Crude oil prices increased in 2021 as increasing COVID-19 vaccination rates, loosening pandemic-related restrictions, and a growing economy resulted in global petroleum demand rising faster than petroleum supply. The spot price of Brent crude oil, a global benchmark, started the year at $50 per barrel (b) and increased to a high of $86/b in late October before declining in the final weeks of the year.
Brent’s 2021 annual average of $71/b is the highest in the past three years. The price of West Texas Intermediate (WTI) crude oil traced a similar pattern to Brent and averaged $3/b less than Brent in 2021.
Global petroleum production increased more slowly than demand, driving higher prices. The slower increase in production was mostly attributable to OPEC+ crude oil production cuts that started in late 2020. OPEC and other countries, such as Russia, that coordinate production with OPEC (referred to as OPEC+) announced in December 2020 that they would continue to limit production increases throughout 2021 to support higher crude oil prices.
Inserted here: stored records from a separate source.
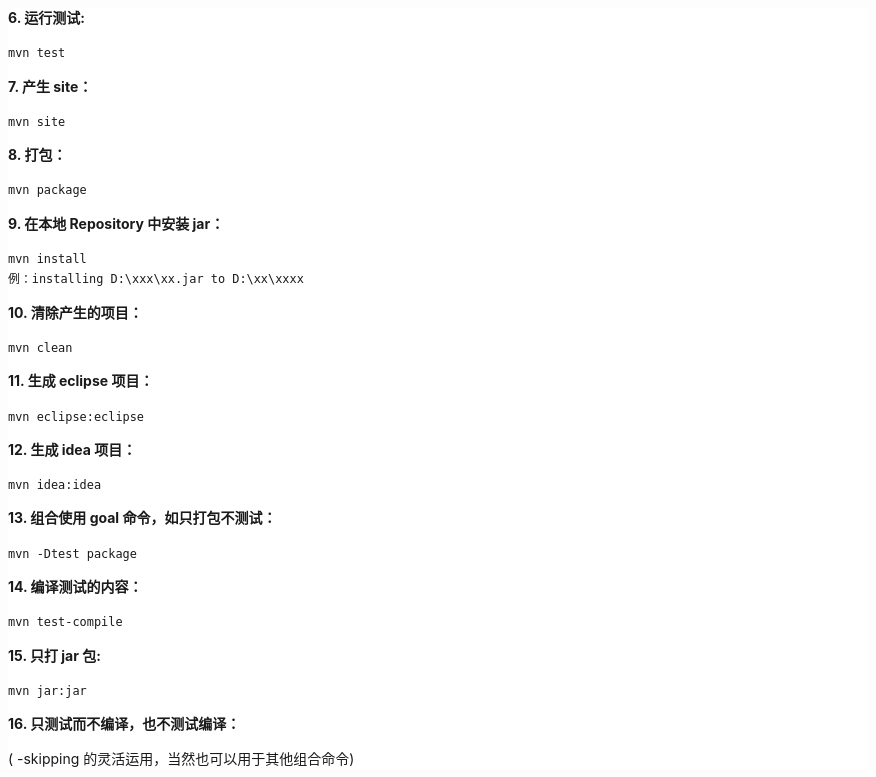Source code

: **6. 运行测试:**

```
mvn test
```

**7. 产生 site：**

```
mvn site
```

**8. 打包：**

```
mvn package
```

**9. 在本地 Repository 中安装 jar：**

```
mvn install
例：installing D:\xxx\xx.jar to D:\xx\xxxx
```

**10. 清除产生的项目：**

```
mvn clean
```

**11. 生成 eclipse 项目：**

```
mvn eclipse:eclipse
```

**12. 生成 idea 项目：**

```
mvn idea:idea
```

**13. 组合使用 goal 命令，如只打包不测试：**

```
mvn -Dtest package
```

**14. 编译测试的内容：**

```
mvn test-compile
```

**15. 只打 jar 包:**

```
mvn jar:jar
```

**16. 只测试而不编译，也不测试编译：**

( -skipping 的灵活运用，当然也可以用于其他组合命令)

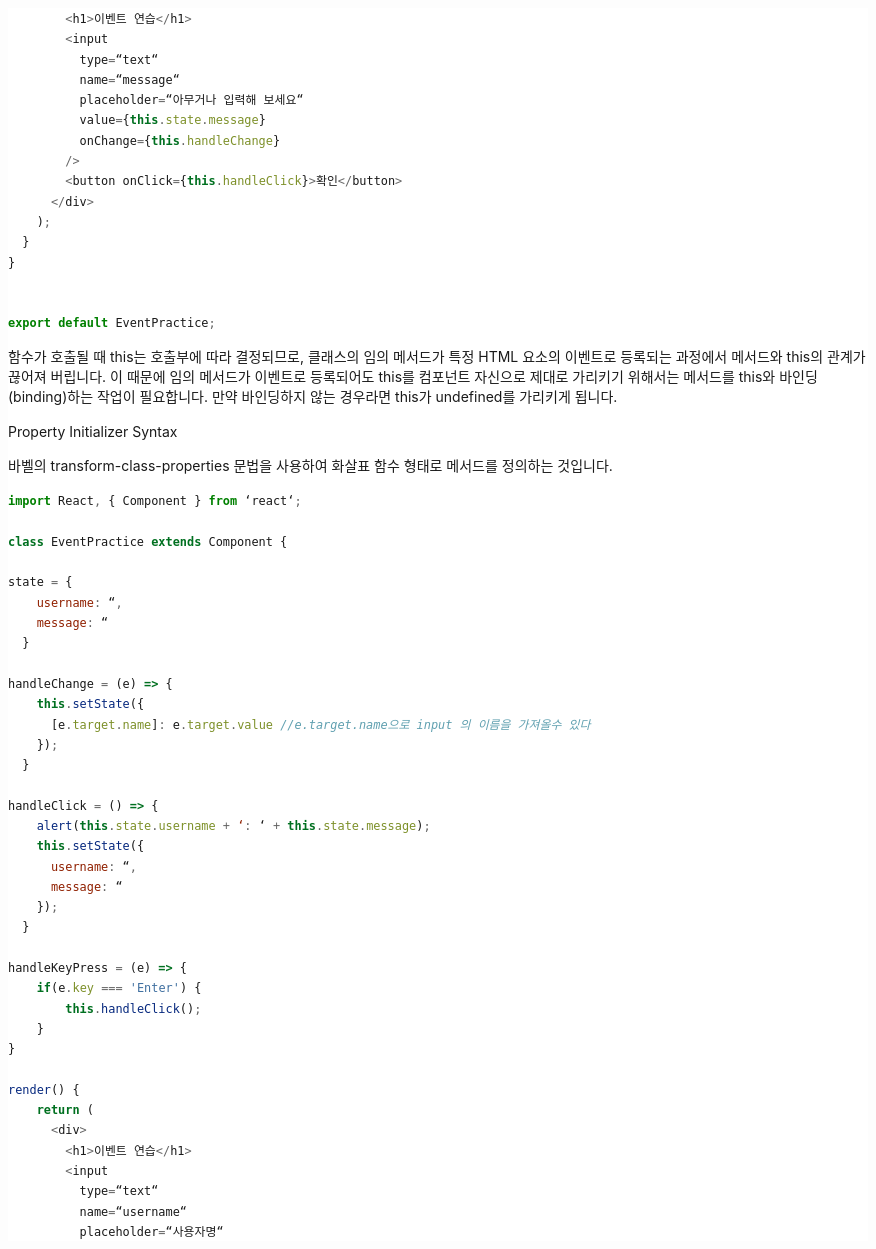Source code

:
 ```javascript
        <h1>이벤트 연습</h1>
        <input
          type=“text“
          name=“message“
          placeholder=“아무거나 입력해 보세요“
          value={this.state.message}
          onChange={this.handleChange}
        />
        <button onClick={this.handleClick}>확인</button>
      </div>
    );
  }
}


export default EventPractice;
```

함수가 호출될 때 this는 호출부에 따라 결정되므로, 클래스의 임의 메서드가 특정 HTML 요소의 이벤트로 등록되는 과정에서 메서드와 this의 관계가 끊어져 버립니다. 이 때문에 임의 메서드가 이벤트로 등록되어도 this를 컴포넌트 자신으로 제대로 가리키기 위해서는 메서드를 this와 바인딩(binding)하는 작업이 필요합니다. 만약 바인딩하지 않는 경우라면 this가 undefined를 가리키게 됩니다.



Property Initializer Syntax

바벨의 transform-class-properties 문법을 사용하여 화살표 함수 형태로 메서드를 정의하는 것입니다.

```javascript
import React, { Component } from ‘react‘;

class EventPractice extends Component {

state = {
    username: “,
    message: “
  }

handleChange = (e) => {
    this.setState({
      [e.target.name]: e.target.value //e.target.name으로 input 의 이름을 가져올수 있다
    });
  }

handleClick = () => {
    alert(this.state.username + ‘: ‘ + this.state.message);
    this.setState({
      username: “,
      message: “
    });
  }

handleKeyPress = (e) => {
    if(e.key === 'Enter') {
        this.handleClick();
    }
}

render() {
    return (
      <div>
        <h1>이벤트 연습</h1>
        <input 
          type=“text“
          name=“username“
          placeholder=“사용자명“
```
Source: Graph by the U.S. Energy Information Administration, based on data from Refinitiv
According to our December 2021 Short-Term Energy Outlook (STEO) estimates, U.S. crude oil production in 2021 decreased by 0.1 million barrels per day (b/d) from 2020 and by 1.1 million b/d from 2019. Cold weather in February and hurricanes in August contributed to this decrease, but it also was a result of the decline in investment among U.S. oil producers since mid-2020.
Increasing demand and lower supply of crude oil resulted in consistent global petroleum and liquid fuels inventory withdrawals from February through December and contributed to increasing crude oil prices. The largest inventory draw was in February, when Saudi Arabia imposed a cut of 1.0 million b/d on its production, and the United States experienced extremely cold weather that led to well freeze-offs and a 1.3 million b/d decline in crude oil production.
Withdrawals were also high in June, one month before OPEC+ announced it would begin increasing crude oil production each month. We estimated in our December 2021 STEO that petroleum inventories decreased by 469 million barrels globally in 2021—likely the largest annual inventory withdrawal since 2007.